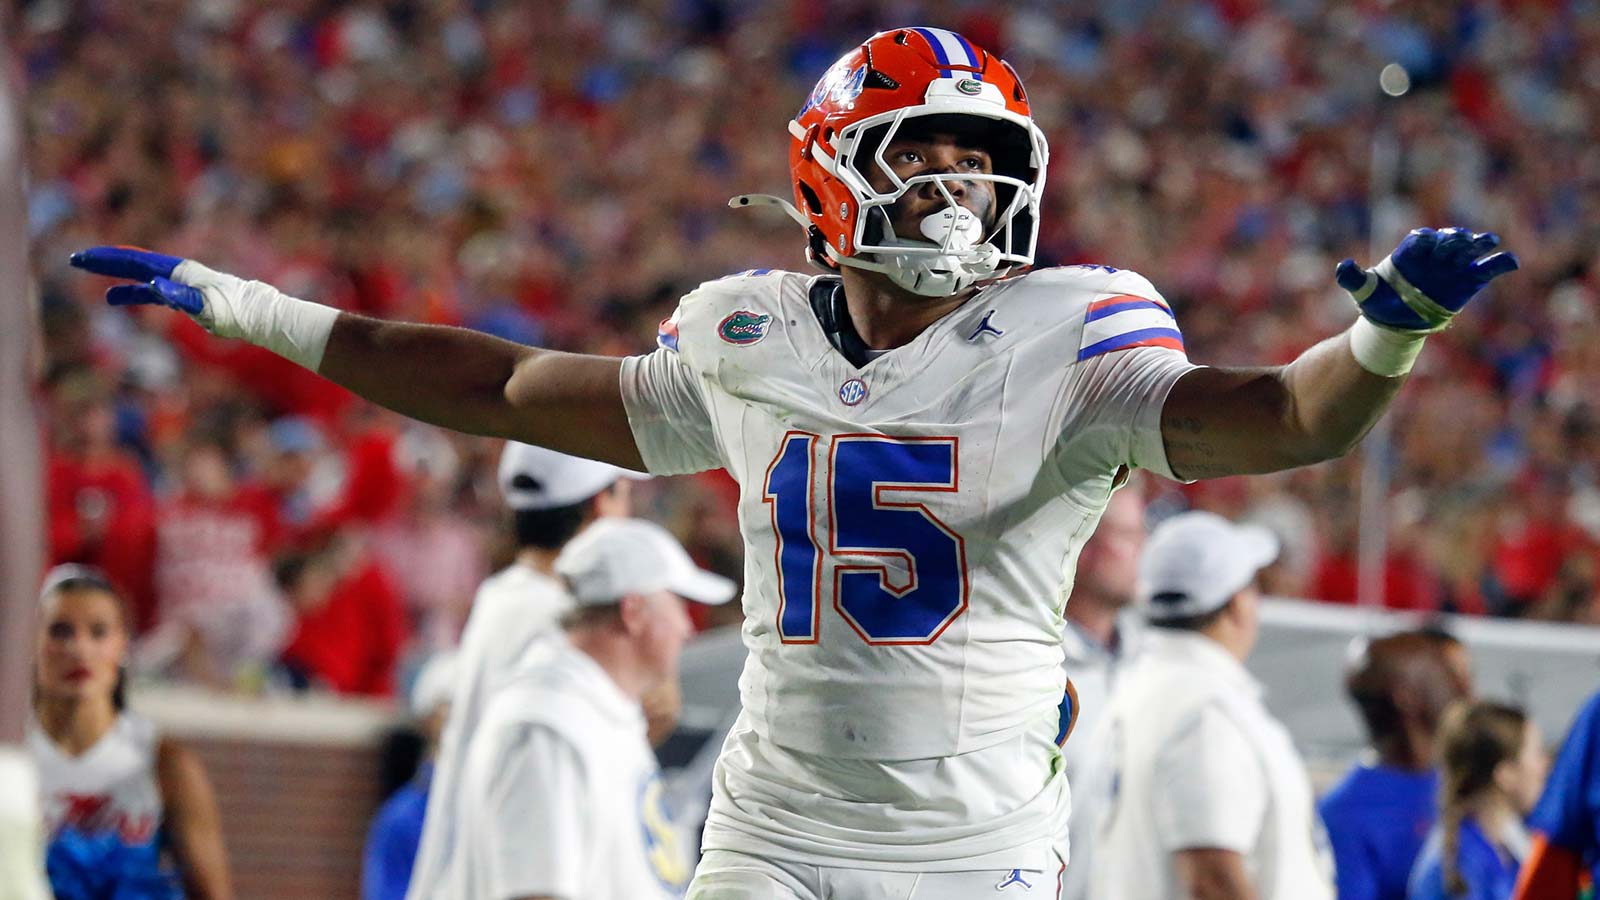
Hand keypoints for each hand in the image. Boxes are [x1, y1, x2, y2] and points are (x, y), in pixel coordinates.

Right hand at [69, 246, 252, 338]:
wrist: (256, 316)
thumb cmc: (234, 311)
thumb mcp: (206, 306)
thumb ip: (180, 296)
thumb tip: (154, 285)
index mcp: (178, 271)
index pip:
_ _ _ _ _ _ _
Please output the listing above exactly from its first line through the line with "thumb tip: (154, 285)", both included, and nothing beyond that line. Omit pictures.

### [RESPONSE TO THE TASK]
Hand keypoints for each hand in the image. Boxes are [x1, y1, x2, y2] and points are (x, y), in pixel coordinates.

Right hand at [69, 246, 252, 338]:
wrist: (256, 316)
thumb cmc: (234, 311)
thumb mcp: (206, 306)
thumb ip: (180, 296)
thumb tip: (154, 285)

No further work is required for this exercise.